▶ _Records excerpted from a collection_
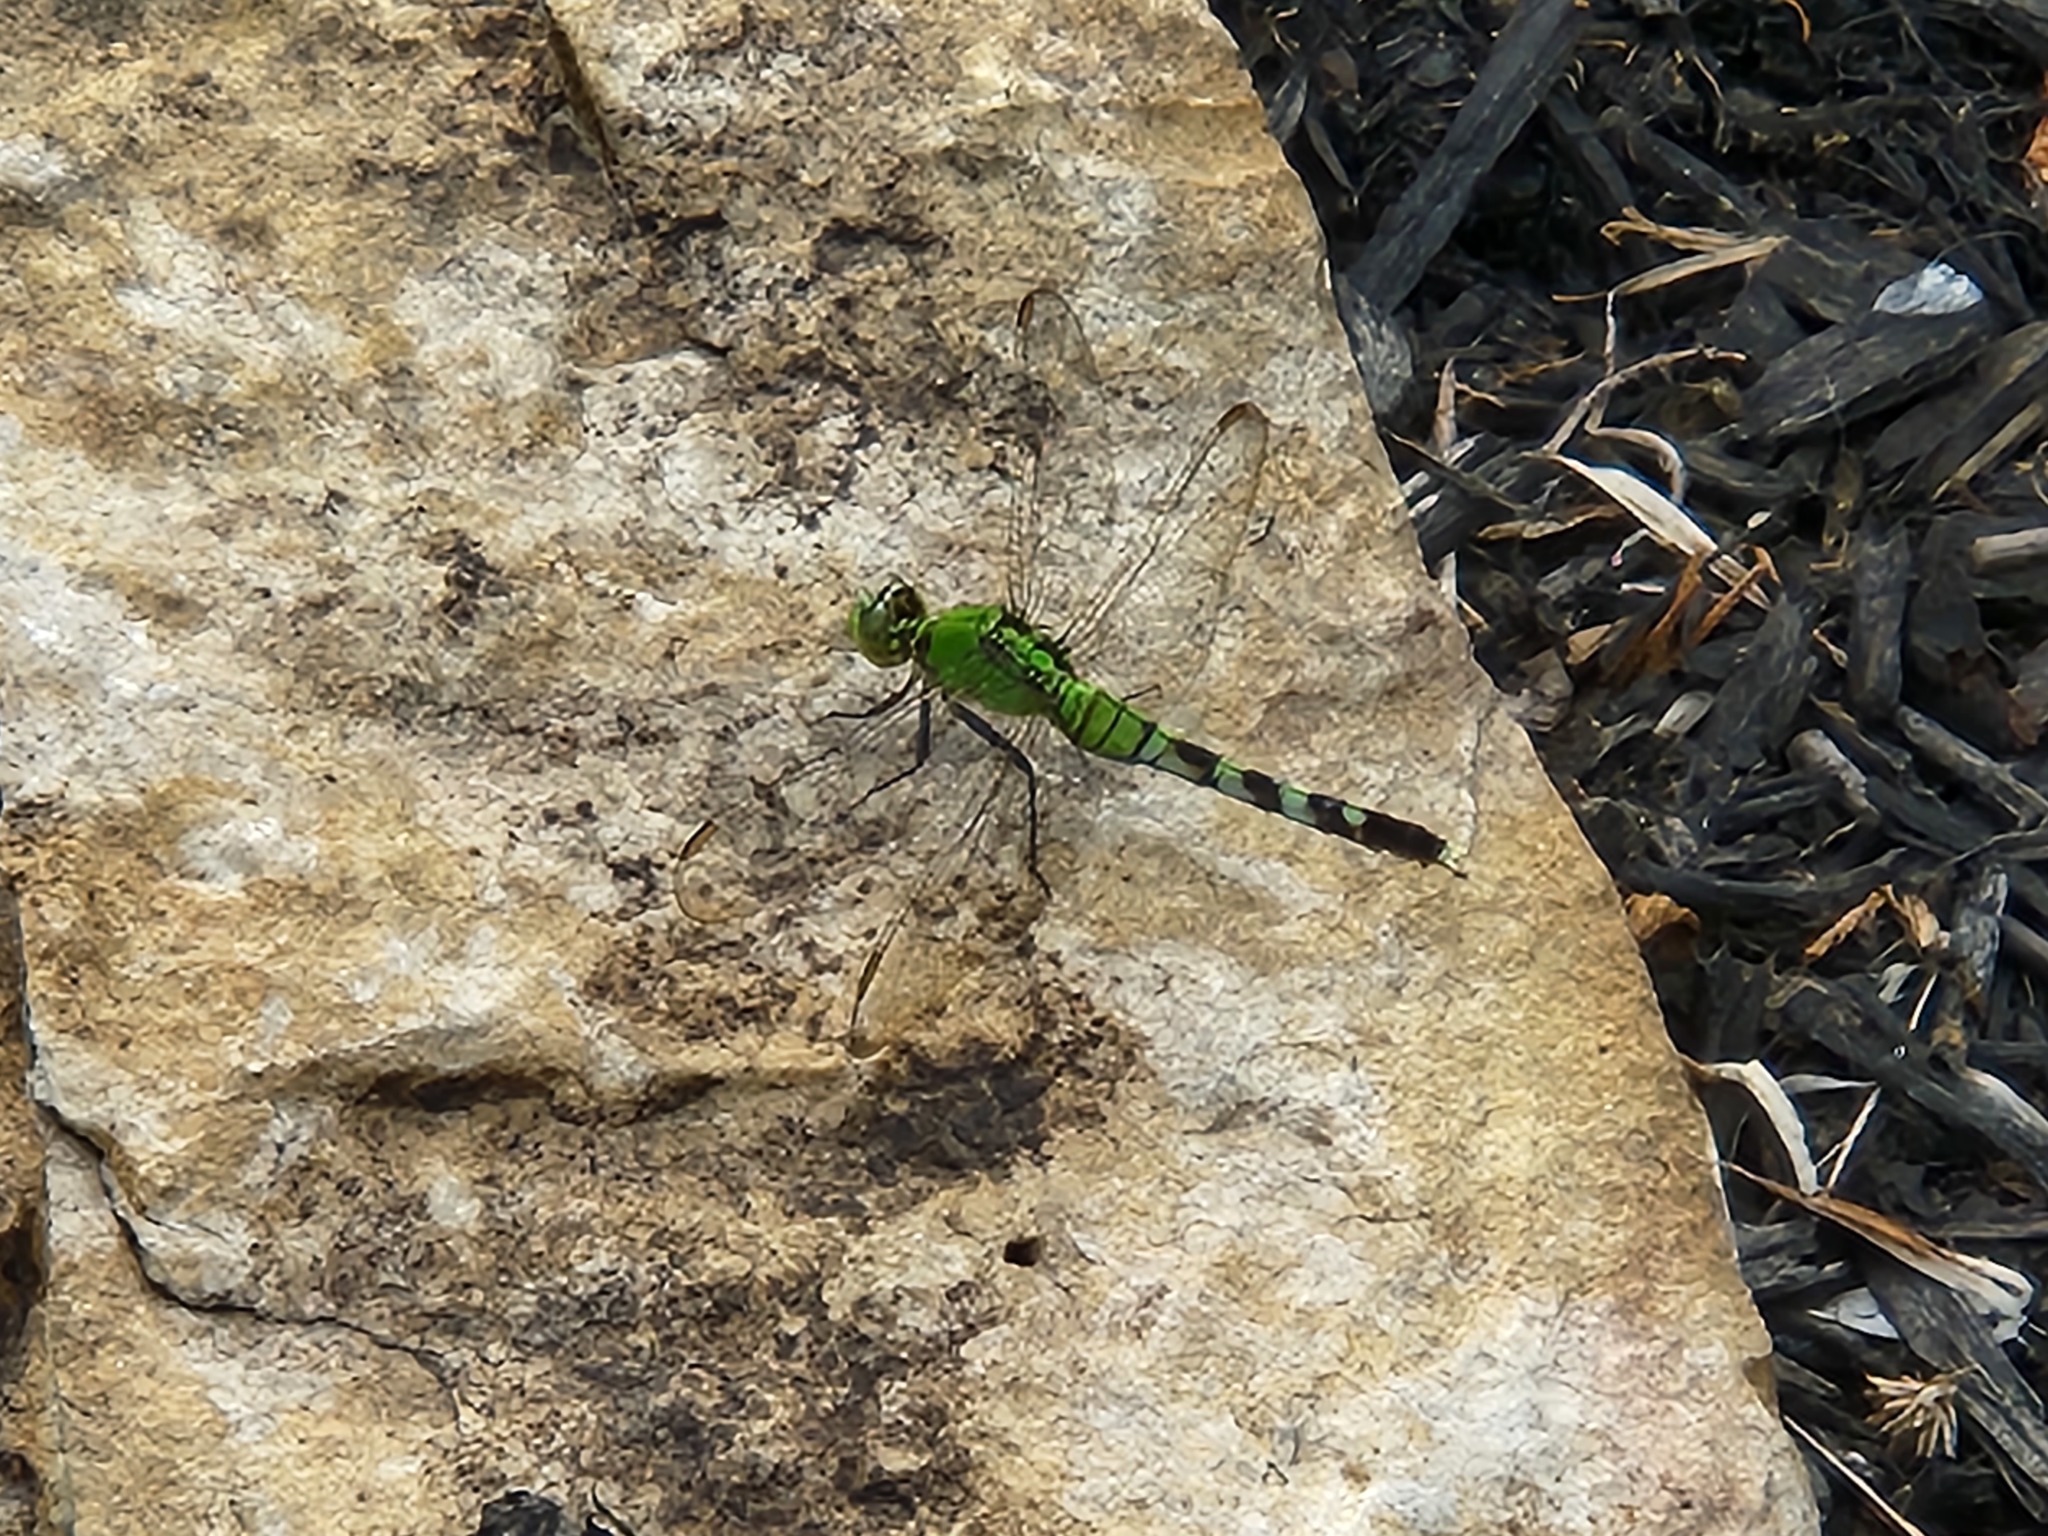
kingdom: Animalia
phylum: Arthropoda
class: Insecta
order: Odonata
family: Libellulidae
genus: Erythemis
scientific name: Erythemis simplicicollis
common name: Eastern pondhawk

▶ _Job_
Retype every line of the listing above word for word, leaving out the pictures.

▶ _Exercise result_
kingdom: Animalia
phylum: Arthropoda
class: Insecta
order: Odonata
family: Libellulidae
genus: Erythemis
scientific name: Erythemis simplicicollis
common name: Eastern pondhawk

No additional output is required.